Excretions of aquatic organisms are very rich in ammonia. In large groups, duck and geese can contribute heavy loads.

Nitrogen in the forms of ammonia and nitrates functions as a plant nutrient and initiates eutrophication.

Sewage is the main source of human-influenced nitrate addition to streams. Nitrates are introduced by inadequately treated wastewater from sewage treatment plants, effluent from illegal sanitary sewer connections, and poorly functioning septic systems. Fertilizers from fields and runoff from cattle feedlots, dairies, and barnyards are other nitrate sources.

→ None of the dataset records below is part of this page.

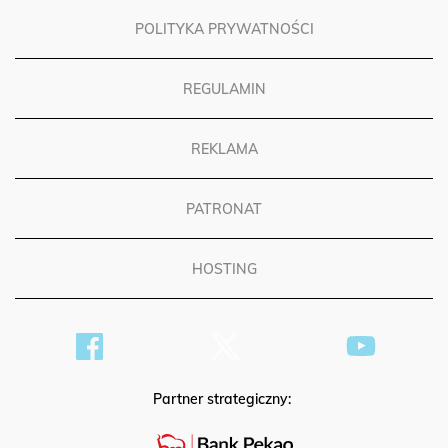
POLITYKA PRYWATNOŚCI
REGULAMIN
REKLAMA
PATRONAT
HOSTING
Partner strategiczny: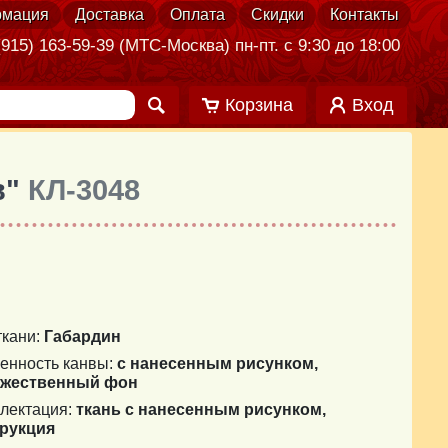
мация
Доставка
Оплата
Скидки
Контакты
915) 163-59-39 (МТС-Москва) пн-пт. с 9:30 до 18:00
Корзина
Вход
в"
КЛ-3048
ткани:
Габардин
енность канвы:
с нанесенным рисунком,
ожественный фон
лектация:
ткань с нанесенным рисунком,
рукция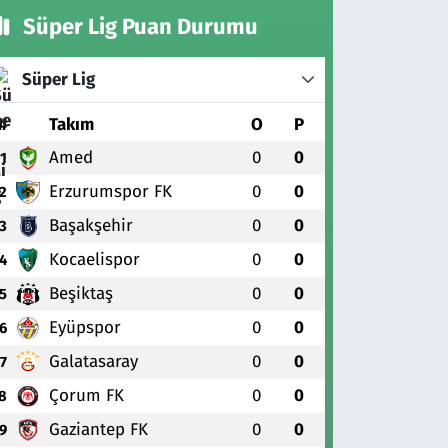
Süper Lig Puan Durumu
Süper Lig
#
Takım
O
P
Amed
0
0
1
Erzurumspor FK
0
0
2
Başakşehir
0
0
3
Kocaelispor
0
0
4
Beşiktaş
0
0
5
Eyüpspor
0
0
6
Galatasaray
0
0
7
Çorum FK
0
0
8
Gaziantep FK
0
0
9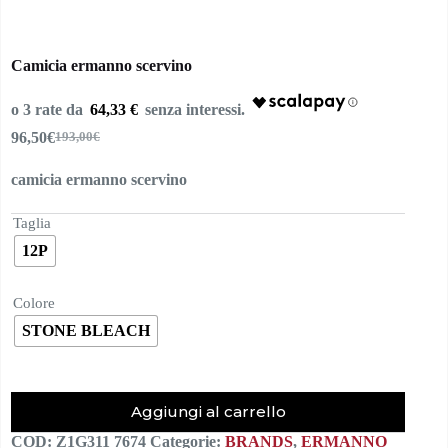
Camicia ermanno scervino
64,33 €
96,50
€
193,00
€
Il
Il
prezzo
prezzo
camicia ermanno scervino
originale
attuale
era:
è:
193,00€.
96,50€.
Taglia
12P
Colore
STONE BLEACH
Aggiungi al carrello
COD:
Z1G311 7674
Categorie:
BRANDS
,
ERMANNO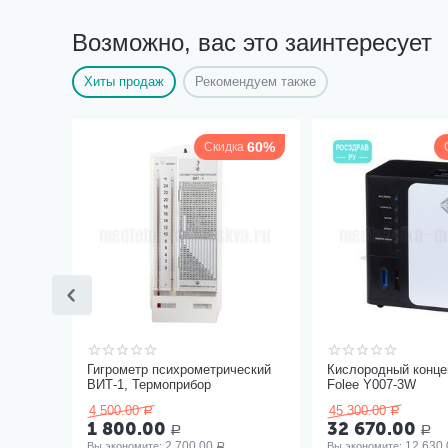
Возможно, вас это заинтересует
Хиты продаж
Рекомендуем также
60%
Скидка
Гигрометр психрометрический
Кислородный конце
ВИТ-1, Термоприбор
Folee Y007-3W
4 500.00
45 300.00
Р
Р
1 800.00
32 670.00
Р
Р
2 700.00
12 630.
Вы экономите: 
Вы экономите: 
Р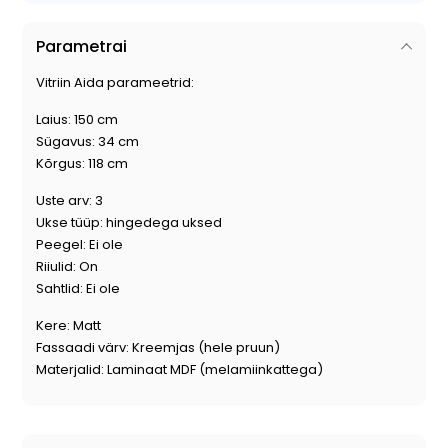
Parametrai
Vitriin Aida parameetrid:
Laius: 150 cm
Sügavus: 34 cm
Kõrgus: 118 cm
Uste arv: 3
Ukse tüüp: hingedega uksed
Peegel: Ei ole
Riiulid: On
Sahtlid: Ei ole
Kere: Matt
Fassaadi värv: Kreemjas (hele pruun)
Materjalid: Laminaat MDF (melamiinkattega)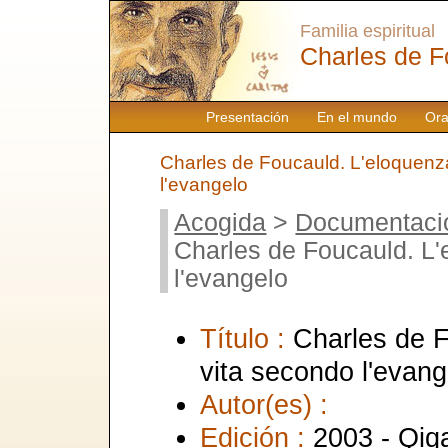
Familia espiritual
Charles de F
Presentación
En el mundo
Ora
Charles de Foucauld. L'eloquenz
l'evangelo
Acogida
>
Documentaci
Charles de Foucauld. L'
l'evangelo
Título :
Charles de F
vita secondo l'evang
Autor(es) :
Edición :
2003 - Qiq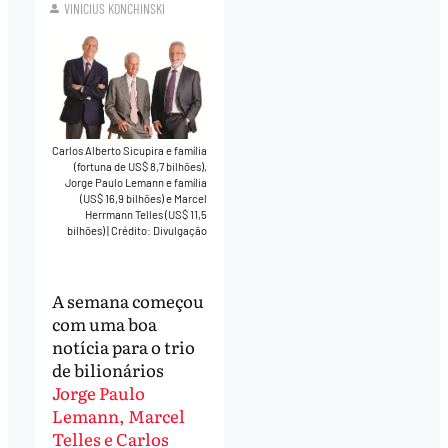
VINICIUS KONCHINSKI
Carlos Alberto Sicupira e família
(fortuna de US$ 8,7 bilhões),
Jorge Paulo Lemann e família
(US$ 16,9 bilhões) e Marcel
Herrmann Telles (US$ 11,5
bilhões)
|
Crédito: Divulgação
A semana começou
com uma boa
notícia para o trio
de bilionários
Jorge Paulo
Lemann, Marcel
Telles e Carlos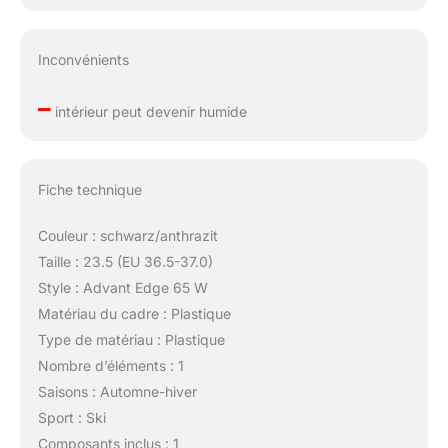
Inconvénients
–
intérieur peut devenir humide
Fiche technique
Couleur : schwarz/anthrazit
Taille : 23.5 (EU 36.5-37.0)
Style : Advant Edge 65 W
Matériau du cadre : Plastique
Type de matériau : Plastique
Nombre d’éléments : 1
Saisons : Automne-hiver
Sport : Ski
Composants inclus : 1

Total Phosphate: Phosphorus present in natural waters is usually found in the form of phosphates (PO4-3). Phosphates accumulate from living plants and animals, their byproducts, and their remains. Phosphate ions bonded to soil particles and in laundry detergents also end up in streams. Other sources of phosphorus include sewage, animal waste, soil erosion, fertilizers, and drained swamps and marshlands.

Phosphate acts as a "growth-limiting" factor of aquatic plants and algae. Excess phosphate creates blooms of extensive algal growth. Forest fires and fallout from volcanic eruptions are responsible for natural eutrophication in streams, while humans are the instigators of cultural eutrophication.

Phosphorus initially stimulates aquatic plant growth, which unlocks even more phosphorus from bottom sediments. The first key symptom of eutrophication is the pea-soup green color of the water caused by an algal bloom. Algal blooms then become more frequent and further deplete the water of dissolved oxygen as the algae decays.